Pourquoi des lamas ?

Le lama est « un camélidé », le plus grand des plus petits, semble-t-il. Sa taille au garrot est de 100 à 125 cm. Il pèse entre 100 et 120 kg. Il y a plusieurs types de lamas selon leur variété de laine. On les classe en plusieurs catégories (classique, wooly, silky, suri, moyennement lainé). On les utilise pour la randonnée, pour leur compagnie, la laine, le débroussaillage, la zoothérapie et le gardiennage des troupeaux.

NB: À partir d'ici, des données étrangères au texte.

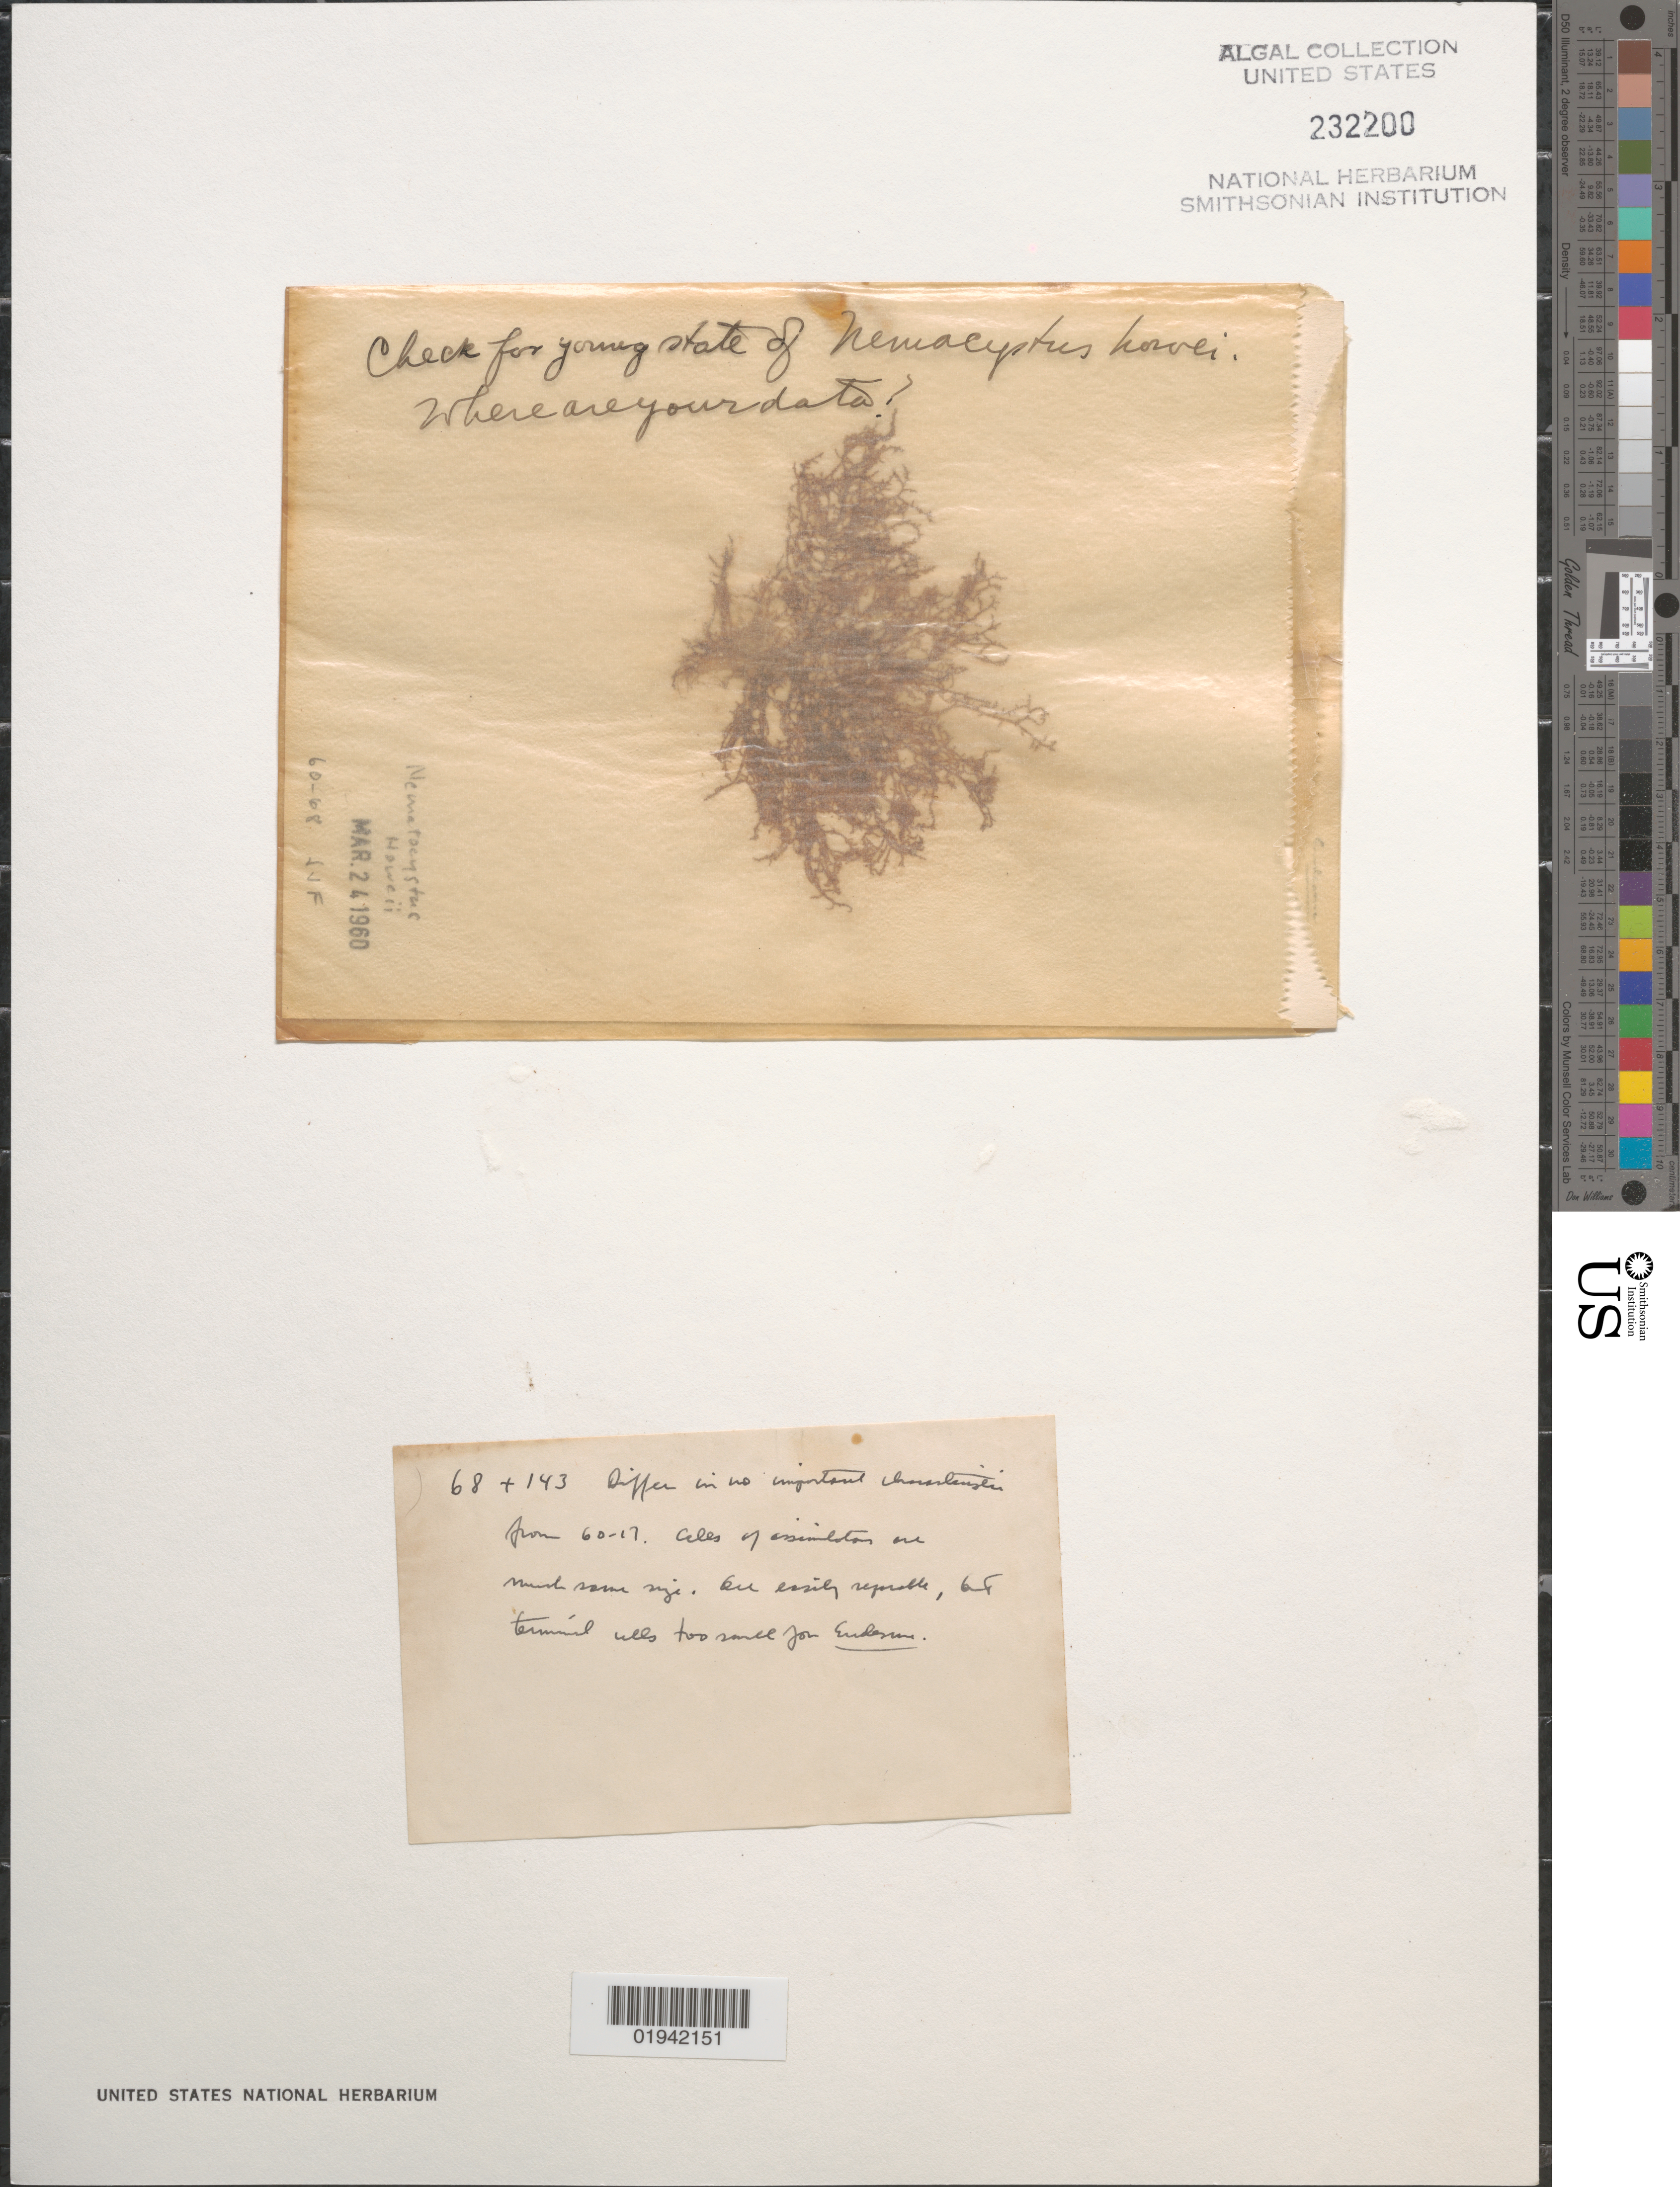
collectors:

Sur ce dernier usage, précisons que le lama a l’instinct de tenir à distance du troupeau les prédateurs. Lorsque des animaux s’approchent des brebis (chiens, renards ou puma dans la cordillère des Andes), ils les effraient notamment en poussant des cris aigus et par leur taille et leur poids… les pourchassent et s’interposent entre les moutons et les prédateurs ! Ils se présentent le cou en avant, prêts à ruer… posture dissuasive sur les attaquants.

Le lama doit d’abord être dressé pour faire sien le troupeau. Il ne remplace pas le berger, mais le prévient en criant en cas d’intrusion dangereuse ! A n’en pas douter, il possède des qualités naturelles pour cette fonction. Encore faut-il que l’éleveur le forme et le prépare à cet usage ! Il vaut mieux, en principe, commencer à introduire un jeune lama dans le troupeau (10 à 12 mois). C’est un éleveur spécialisé qui procède au dressage sur place avec le berger à ses côtés en donnant des  instructions…

Les lamas sont attentifs et curieux.  Leur comportement territorial est semblable à celui des ânes et des chiens de protection. Selon un éleveur suisse « en plus, ils présentent certains atouts. Par rapport aux chiens, ils nécessitent moins de travail car ils pâturent avec le troupeau. Ils respectent d’ailleurs bien les clôtures. Et surtout, le potentiel de conflit avec les promeneurs est bien moindre qu’avec un chien de protection».

Si le lama présente naturellement des qualités pour le gardiennage, il peut poser quelques petits problèmes, tous ne devenant pas de parfaits « gardiens » ! A Grasse, par exemple un berger a fait l’essai d’un lama l’an dernier, l’été… sur un troupeau de 350 brebis et il n’a pas empêché le loup de s’emparer d’une brebis blessée… Les moutons affolés se sont séparés en plusieurs groupes sur les pentes de la montagne et le pauvre lama n’a pas pu se départager !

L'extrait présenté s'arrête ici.